Instruction » Look through the entries that follow and return each line that has the string "READDATA".

[Opening Recorded information section]

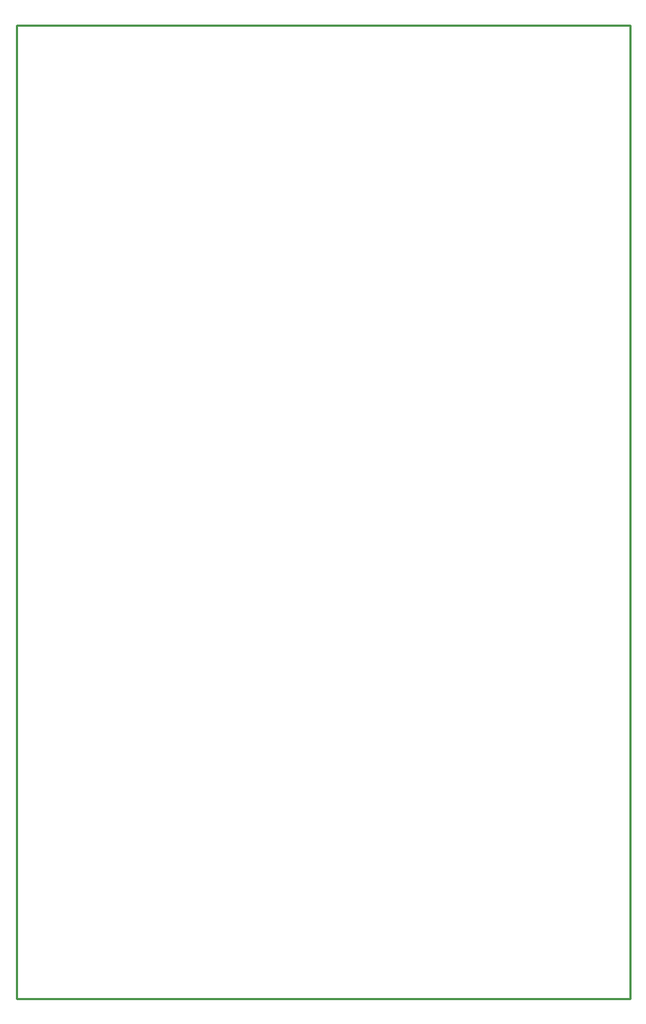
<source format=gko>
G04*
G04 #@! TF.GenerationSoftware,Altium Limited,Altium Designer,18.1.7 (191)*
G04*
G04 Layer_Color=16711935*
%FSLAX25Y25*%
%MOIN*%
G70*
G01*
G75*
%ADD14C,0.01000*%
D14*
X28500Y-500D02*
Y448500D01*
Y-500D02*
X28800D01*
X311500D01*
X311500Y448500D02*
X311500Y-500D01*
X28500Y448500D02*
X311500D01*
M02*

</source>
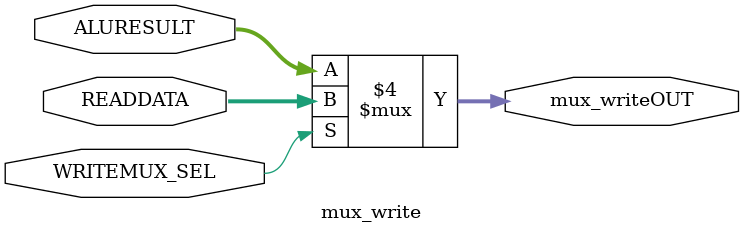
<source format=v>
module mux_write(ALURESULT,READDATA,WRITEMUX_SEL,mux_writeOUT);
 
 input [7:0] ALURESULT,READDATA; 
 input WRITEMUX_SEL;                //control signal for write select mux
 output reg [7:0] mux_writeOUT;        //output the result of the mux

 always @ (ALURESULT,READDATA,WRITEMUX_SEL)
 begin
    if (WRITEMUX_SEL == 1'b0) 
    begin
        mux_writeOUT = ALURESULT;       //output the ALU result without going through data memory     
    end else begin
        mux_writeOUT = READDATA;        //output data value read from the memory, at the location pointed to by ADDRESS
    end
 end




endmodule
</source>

[Closing Recorded information section]
[Opening Recorded information section]

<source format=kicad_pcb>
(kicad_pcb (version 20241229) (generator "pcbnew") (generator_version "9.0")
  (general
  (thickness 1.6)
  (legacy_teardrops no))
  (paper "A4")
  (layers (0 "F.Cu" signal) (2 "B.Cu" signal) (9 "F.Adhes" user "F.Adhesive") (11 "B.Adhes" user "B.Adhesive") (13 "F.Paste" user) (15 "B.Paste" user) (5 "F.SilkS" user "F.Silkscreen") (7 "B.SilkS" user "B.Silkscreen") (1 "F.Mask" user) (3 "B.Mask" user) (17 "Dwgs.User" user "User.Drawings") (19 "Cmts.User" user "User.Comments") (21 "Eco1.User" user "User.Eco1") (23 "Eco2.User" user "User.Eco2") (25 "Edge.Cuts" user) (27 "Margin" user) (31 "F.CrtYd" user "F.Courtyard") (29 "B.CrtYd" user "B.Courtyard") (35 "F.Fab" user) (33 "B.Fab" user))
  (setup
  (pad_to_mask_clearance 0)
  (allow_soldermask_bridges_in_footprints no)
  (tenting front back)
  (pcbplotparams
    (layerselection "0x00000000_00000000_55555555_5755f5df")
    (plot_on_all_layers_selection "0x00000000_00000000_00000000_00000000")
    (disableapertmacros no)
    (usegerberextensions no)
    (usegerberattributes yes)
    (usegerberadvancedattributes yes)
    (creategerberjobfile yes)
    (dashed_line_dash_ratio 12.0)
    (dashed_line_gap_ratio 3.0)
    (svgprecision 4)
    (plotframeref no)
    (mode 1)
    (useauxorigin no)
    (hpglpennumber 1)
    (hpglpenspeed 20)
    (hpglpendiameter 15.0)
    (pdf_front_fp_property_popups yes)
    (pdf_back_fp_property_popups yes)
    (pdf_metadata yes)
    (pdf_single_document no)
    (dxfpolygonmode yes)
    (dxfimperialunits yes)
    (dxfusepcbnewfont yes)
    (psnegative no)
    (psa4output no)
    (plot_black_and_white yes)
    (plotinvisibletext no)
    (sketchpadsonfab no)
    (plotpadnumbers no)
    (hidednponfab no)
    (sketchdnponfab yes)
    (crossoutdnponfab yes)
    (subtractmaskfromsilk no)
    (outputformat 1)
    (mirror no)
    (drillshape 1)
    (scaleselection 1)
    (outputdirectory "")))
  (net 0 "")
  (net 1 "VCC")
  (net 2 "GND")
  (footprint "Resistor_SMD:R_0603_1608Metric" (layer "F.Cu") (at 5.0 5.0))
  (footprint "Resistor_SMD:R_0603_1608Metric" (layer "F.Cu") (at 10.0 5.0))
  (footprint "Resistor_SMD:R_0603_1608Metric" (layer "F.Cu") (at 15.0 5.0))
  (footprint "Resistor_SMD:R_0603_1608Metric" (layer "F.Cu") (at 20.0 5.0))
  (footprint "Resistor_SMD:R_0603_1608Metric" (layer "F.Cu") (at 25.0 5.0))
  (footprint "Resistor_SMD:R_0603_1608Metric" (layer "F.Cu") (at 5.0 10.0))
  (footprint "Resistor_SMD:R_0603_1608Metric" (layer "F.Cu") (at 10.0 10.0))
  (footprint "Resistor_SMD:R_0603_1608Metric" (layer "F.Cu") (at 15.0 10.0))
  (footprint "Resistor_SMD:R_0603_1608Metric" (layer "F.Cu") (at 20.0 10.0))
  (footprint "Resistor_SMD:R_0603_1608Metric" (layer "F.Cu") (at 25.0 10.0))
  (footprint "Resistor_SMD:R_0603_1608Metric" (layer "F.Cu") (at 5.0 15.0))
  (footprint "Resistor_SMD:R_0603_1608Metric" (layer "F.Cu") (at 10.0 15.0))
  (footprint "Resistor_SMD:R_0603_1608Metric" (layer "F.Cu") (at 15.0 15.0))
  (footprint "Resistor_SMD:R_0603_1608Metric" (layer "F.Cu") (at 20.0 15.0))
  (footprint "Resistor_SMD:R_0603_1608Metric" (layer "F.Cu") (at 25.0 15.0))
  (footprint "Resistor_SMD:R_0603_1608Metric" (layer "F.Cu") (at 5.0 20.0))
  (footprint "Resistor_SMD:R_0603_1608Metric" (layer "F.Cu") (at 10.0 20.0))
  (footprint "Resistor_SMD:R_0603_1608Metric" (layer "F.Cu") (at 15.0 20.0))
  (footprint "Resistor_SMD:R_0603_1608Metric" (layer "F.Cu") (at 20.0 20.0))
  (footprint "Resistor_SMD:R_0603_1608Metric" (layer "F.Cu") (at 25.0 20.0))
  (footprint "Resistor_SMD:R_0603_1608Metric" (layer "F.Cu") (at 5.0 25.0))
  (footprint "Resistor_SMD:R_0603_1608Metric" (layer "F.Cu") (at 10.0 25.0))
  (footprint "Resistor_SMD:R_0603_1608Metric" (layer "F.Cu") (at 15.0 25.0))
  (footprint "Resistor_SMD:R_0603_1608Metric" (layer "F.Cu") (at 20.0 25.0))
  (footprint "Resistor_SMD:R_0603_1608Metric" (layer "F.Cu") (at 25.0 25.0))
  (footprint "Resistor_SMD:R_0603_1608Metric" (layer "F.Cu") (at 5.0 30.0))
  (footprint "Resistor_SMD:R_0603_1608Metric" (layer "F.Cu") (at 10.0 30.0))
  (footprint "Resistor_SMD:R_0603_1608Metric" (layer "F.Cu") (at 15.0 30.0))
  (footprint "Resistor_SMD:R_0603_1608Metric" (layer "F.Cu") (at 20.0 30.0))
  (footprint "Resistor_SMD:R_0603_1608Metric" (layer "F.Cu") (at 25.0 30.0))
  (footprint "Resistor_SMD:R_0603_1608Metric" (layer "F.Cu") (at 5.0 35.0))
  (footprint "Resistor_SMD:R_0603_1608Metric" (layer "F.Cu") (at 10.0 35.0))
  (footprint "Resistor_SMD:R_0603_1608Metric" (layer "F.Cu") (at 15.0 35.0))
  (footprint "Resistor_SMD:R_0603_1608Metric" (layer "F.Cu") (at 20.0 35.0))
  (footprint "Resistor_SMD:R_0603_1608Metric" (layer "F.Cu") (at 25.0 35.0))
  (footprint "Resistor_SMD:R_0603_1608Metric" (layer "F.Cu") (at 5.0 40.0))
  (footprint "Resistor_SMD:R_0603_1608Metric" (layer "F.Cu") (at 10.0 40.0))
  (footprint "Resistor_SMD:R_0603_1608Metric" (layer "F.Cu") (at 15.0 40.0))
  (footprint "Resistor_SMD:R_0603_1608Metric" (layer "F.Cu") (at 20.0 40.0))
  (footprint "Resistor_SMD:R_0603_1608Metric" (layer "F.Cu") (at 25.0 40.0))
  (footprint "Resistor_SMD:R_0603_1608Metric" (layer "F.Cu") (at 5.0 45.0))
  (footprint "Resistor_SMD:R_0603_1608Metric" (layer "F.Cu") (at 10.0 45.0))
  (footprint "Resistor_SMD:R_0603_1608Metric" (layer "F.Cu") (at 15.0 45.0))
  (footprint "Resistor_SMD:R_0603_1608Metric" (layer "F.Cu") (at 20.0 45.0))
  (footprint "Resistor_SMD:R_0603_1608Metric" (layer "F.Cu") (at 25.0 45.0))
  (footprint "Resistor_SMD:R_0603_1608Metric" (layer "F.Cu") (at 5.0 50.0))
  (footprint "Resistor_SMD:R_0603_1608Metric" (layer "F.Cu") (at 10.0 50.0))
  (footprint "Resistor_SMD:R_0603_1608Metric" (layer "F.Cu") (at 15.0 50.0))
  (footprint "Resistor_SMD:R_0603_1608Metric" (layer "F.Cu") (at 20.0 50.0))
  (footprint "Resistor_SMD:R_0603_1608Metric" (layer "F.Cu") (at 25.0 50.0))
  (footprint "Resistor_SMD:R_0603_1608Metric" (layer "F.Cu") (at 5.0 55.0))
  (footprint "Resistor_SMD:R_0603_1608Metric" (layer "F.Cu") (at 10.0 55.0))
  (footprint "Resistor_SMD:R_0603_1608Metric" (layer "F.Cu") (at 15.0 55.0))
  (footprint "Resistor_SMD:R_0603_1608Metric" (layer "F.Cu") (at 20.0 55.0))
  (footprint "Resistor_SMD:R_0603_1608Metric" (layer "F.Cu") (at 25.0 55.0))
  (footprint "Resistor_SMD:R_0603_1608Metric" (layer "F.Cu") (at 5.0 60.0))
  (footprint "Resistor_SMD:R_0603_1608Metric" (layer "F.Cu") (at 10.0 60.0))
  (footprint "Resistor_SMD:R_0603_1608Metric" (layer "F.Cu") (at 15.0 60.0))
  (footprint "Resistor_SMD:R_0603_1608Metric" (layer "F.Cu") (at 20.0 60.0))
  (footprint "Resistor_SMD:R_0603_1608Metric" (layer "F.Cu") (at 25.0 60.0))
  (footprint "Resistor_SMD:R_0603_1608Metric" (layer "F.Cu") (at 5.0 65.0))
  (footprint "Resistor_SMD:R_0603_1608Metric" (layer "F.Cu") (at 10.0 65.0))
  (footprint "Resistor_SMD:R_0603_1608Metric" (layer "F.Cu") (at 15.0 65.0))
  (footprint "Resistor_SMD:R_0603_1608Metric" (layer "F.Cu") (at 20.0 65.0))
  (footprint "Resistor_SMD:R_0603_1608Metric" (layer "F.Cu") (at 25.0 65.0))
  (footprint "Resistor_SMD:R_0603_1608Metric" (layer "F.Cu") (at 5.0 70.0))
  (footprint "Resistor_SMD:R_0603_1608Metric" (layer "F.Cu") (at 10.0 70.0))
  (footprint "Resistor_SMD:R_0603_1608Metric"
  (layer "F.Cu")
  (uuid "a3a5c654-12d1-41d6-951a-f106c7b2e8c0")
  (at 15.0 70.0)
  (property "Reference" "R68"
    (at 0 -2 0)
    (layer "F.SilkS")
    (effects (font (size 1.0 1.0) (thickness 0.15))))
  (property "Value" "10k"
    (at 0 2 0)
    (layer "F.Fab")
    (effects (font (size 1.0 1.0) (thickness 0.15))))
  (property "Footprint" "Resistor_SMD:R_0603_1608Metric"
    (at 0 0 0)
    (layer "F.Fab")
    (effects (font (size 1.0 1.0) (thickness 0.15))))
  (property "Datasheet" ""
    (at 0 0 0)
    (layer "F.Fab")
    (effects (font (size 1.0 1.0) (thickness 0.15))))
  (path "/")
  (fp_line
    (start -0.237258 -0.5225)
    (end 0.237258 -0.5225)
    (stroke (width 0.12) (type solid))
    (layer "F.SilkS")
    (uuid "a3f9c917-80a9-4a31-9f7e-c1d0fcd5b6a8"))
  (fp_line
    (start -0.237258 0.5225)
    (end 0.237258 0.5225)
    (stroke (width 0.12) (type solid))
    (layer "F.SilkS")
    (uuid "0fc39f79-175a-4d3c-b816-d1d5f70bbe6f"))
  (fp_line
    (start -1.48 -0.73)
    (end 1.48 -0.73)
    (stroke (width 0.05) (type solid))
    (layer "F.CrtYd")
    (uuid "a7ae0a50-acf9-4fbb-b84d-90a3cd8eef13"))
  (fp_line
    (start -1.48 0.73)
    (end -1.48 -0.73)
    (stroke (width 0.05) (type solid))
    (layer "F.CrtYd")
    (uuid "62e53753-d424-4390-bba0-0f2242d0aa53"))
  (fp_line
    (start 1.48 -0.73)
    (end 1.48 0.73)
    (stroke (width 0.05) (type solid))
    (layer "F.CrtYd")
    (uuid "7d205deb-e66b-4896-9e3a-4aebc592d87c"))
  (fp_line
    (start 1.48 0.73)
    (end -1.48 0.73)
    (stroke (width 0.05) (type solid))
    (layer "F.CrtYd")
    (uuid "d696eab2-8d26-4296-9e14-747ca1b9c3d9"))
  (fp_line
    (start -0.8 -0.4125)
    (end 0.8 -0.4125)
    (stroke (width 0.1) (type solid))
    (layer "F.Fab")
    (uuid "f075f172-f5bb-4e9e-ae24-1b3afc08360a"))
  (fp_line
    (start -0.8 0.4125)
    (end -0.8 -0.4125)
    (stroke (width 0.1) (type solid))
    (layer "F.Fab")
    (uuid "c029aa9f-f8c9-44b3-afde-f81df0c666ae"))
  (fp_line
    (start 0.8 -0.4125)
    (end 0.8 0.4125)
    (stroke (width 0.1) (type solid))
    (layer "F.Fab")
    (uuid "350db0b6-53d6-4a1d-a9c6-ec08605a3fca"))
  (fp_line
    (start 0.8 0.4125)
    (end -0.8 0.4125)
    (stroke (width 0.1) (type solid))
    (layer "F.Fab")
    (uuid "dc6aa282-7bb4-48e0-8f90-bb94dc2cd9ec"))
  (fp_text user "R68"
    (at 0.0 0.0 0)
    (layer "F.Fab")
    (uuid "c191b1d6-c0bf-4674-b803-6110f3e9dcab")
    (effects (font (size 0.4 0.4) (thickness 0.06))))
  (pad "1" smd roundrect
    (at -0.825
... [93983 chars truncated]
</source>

[Closing Recorded information section]

Response »
module mux_write(ALURESULT,READDATA,WRITEMUX_SEL,mux_writeOUT);
 input [7:0] ALURESULT,READDATA; 
 always @ (ALURESULT,READDATA,WRITEMUX_SEL)
        mux_writeOUT = READDATA;        //output data value read from the memory, at the location pointed to by ADDRESS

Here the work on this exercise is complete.